#### [PROBLEM]
The line holding "now handle requests" is the last one to output; start at the first line of the data, keep every line in between exactly, and leave out pictures.

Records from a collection

──────────────────────────────

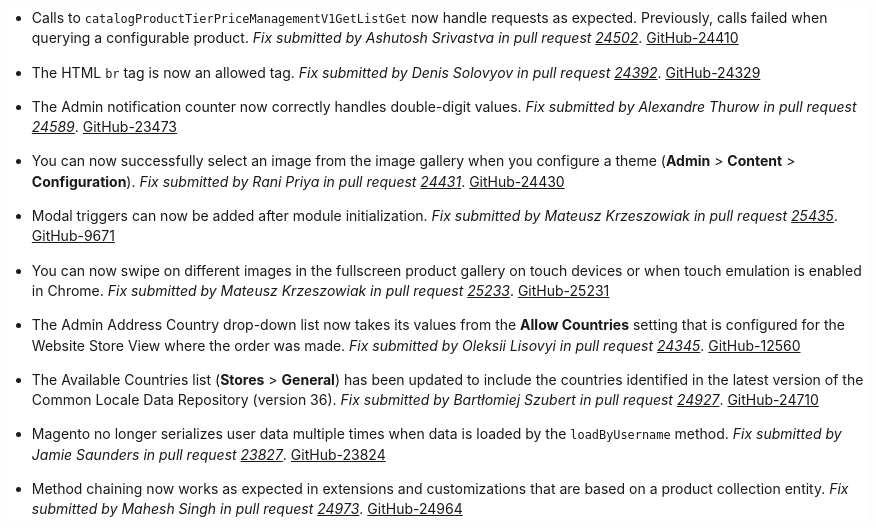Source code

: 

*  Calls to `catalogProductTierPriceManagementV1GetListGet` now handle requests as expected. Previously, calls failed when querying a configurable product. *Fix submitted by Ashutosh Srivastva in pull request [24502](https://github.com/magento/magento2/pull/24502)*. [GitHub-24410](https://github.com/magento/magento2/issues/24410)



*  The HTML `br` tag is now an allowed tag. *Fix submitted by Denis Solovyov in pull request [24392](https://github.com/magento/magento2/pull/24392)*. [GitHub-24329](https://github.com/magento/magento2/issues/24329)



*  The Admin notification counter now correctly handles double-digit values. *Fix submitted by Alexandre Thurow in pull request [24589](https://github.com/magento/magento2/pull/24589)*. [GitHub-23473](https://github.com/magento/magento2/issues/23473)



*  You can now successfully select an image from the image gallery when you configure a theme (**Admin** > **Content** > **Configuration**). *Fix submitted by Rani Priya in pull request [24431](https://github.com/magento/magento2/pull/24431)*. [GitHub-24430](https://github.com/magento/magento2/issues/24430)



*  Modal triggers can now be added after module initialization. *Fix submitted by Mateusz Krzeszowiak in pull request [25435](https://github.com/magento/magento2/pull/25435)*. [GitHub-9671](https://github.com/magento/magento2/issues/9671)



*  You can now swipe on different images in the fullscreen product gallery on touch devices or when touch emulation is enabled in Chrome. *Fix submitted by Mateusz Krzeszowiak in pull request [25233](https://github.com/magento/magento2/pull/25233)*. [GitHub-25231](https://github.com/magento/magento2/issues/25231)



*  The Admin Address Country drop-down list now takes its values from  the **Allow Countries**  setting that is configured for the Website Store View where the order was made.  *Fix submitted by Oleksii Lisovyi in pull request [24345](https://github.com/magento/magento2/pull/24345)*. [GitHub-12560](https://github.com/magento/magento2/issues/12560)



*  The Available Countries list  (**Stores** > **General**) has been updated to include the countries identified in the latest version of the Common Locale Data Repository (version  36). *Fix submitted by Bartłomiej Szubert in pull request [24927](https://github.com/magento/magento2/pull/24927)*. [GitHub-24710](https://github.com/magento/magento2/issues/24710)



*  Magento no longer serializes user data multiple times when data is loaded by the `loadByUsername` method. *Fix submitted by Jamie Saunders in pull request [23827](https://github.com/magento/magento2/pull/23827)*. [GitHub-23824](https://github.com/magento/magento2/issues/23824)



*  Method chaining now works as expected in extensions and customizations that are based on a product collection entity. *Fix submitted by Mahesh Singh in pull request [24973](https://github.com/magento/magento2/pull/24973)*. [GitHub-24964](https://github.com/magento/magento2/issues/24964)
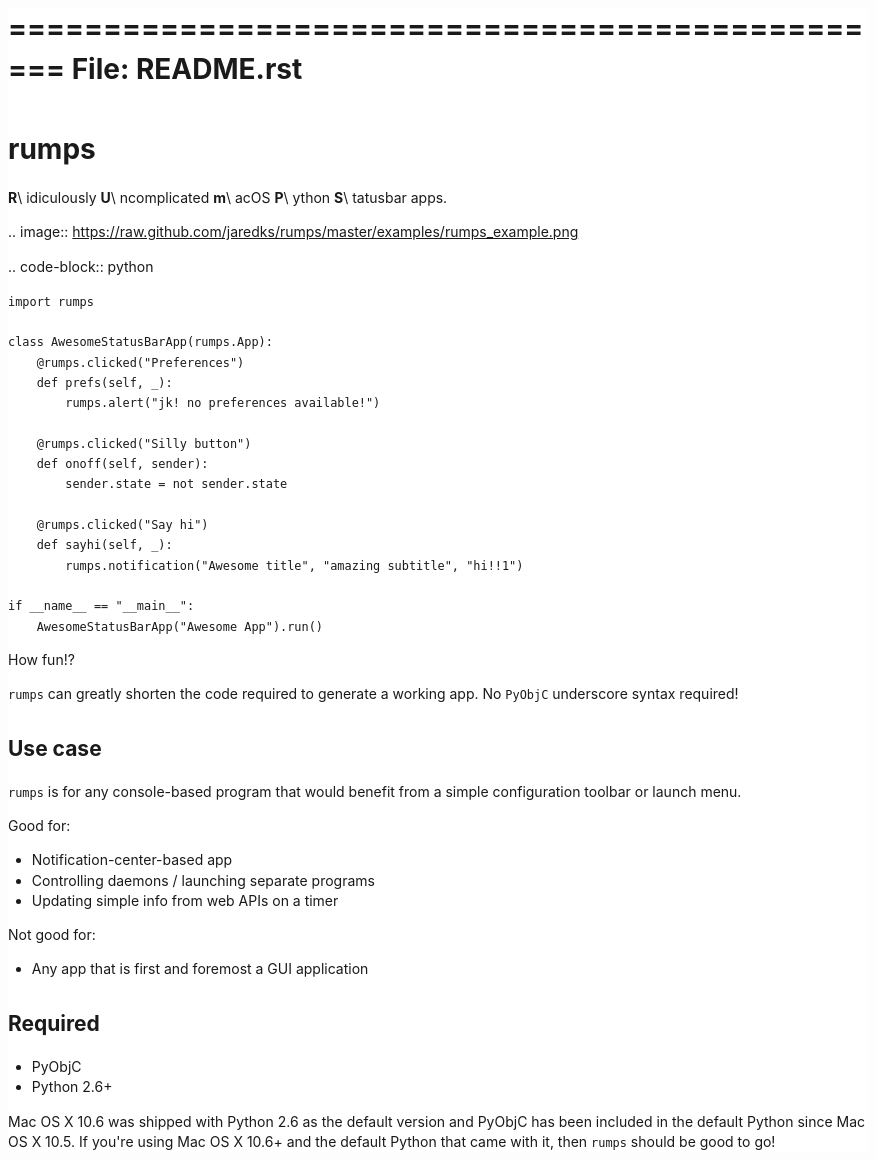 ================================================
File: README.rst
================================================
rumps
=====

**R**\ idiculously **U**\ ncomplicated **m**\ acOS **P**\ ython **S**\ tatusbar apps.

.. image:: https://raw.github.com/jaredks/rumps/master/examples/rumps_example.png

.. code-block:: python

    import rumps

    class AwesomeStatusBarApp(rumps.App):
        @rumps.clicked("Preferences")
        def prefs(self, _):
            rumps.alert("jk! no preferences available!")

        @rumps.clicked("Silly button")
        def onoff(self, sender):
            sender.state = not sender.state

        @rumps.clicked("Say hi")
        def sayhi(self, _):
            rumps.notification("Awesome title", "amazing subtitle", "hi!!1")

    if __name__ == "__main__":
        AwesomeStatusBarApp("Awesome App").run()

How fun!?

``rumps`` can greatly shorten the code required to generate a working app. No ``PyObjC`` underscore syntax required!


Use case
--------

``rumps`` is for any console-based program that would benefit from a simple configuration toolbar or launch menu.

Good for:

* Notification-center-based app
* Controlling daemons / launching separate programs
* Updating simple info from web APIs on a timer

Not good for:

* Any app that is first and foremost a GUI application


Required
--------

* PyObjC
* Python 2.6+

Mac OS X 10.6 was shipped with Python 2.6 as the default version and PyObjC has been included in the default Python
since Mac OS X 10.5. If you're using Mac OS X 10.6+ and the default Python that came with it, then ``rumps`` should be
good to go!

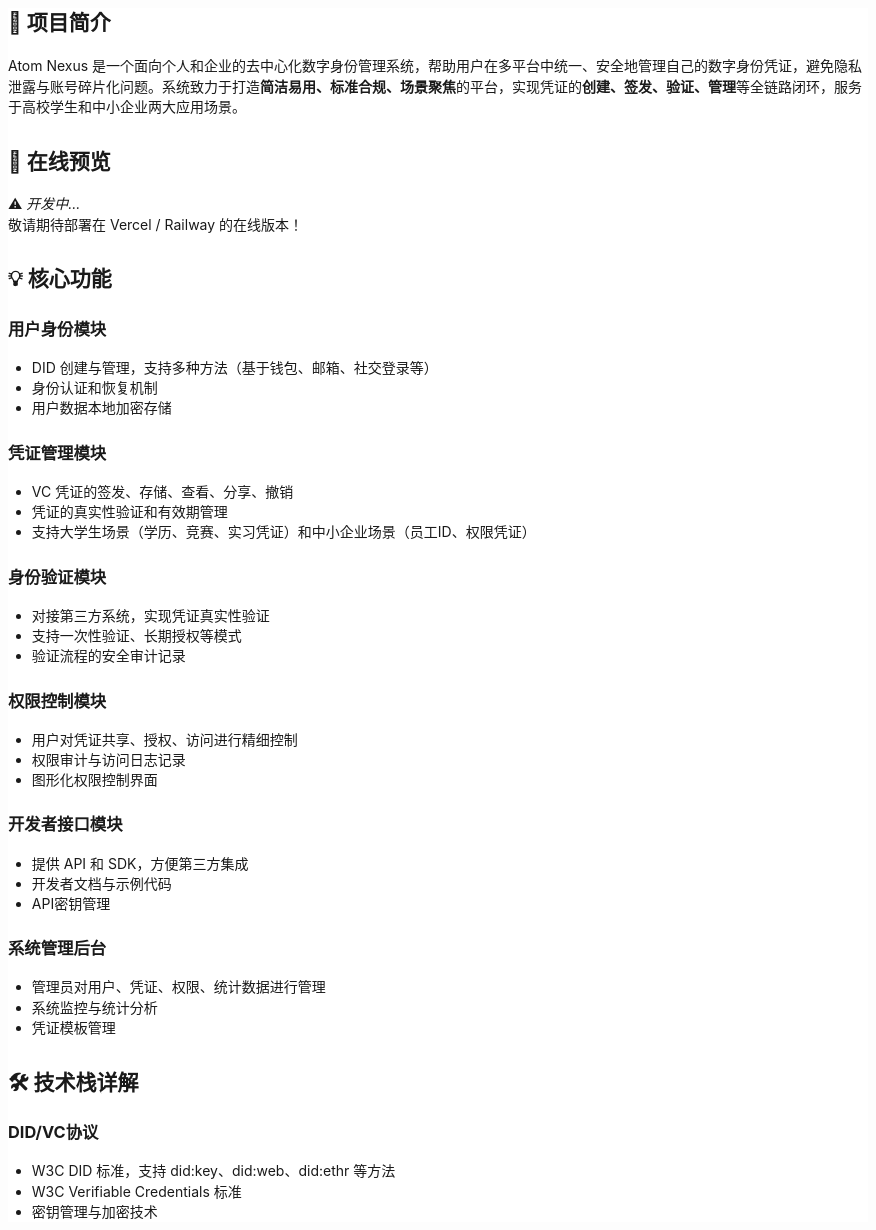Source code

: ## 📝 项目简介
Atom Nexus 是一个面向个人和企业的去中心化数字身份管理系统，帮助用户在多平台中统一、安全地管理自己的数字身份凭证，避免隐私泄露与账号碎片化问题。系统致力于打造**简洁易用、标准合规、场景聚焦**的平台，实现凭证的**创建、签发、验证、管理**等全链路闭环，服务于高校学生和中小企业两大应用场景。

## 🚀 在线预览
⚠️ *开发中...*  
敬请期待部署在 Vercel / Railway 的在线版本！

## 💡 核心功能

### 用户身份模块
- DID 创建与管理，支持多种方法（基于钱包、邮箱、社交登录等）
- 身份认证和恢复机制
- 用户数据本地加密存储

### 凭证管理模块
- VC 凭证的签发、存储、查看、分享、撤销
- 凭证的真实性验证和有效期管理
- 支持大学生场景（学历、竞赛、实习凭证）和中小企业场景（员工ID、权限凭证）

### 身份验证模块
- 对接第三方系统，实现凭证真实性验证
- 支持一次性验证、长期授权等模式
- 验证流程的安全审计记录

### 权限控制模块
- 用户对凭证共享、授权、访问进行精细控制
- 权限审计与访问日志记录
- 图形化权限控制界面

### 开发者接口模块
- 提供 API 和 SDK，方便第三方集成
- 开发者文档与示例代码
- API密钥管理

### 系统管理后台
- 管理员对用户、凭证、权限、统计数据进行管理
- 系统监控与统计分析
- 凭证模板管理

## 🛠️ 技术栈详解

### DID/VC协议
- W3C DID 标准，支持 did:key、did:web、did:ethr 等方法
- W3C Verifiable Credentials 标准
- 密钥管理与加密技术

──────────────────────────────

#### [YOUR RESPONSE]
Source code

: 

*  Calls to `catalogProductTierPriceManagementV1GetListGet` now handle requests as expected. Previously, calls failed when querying a configurable product. *Fix submitted by Ashutosh Srivastva in pull request [24502](https://github.com/magento/magento2/pull/24502)*. [GitHub-24410](https://github.com/magento/magento2/issues/24410)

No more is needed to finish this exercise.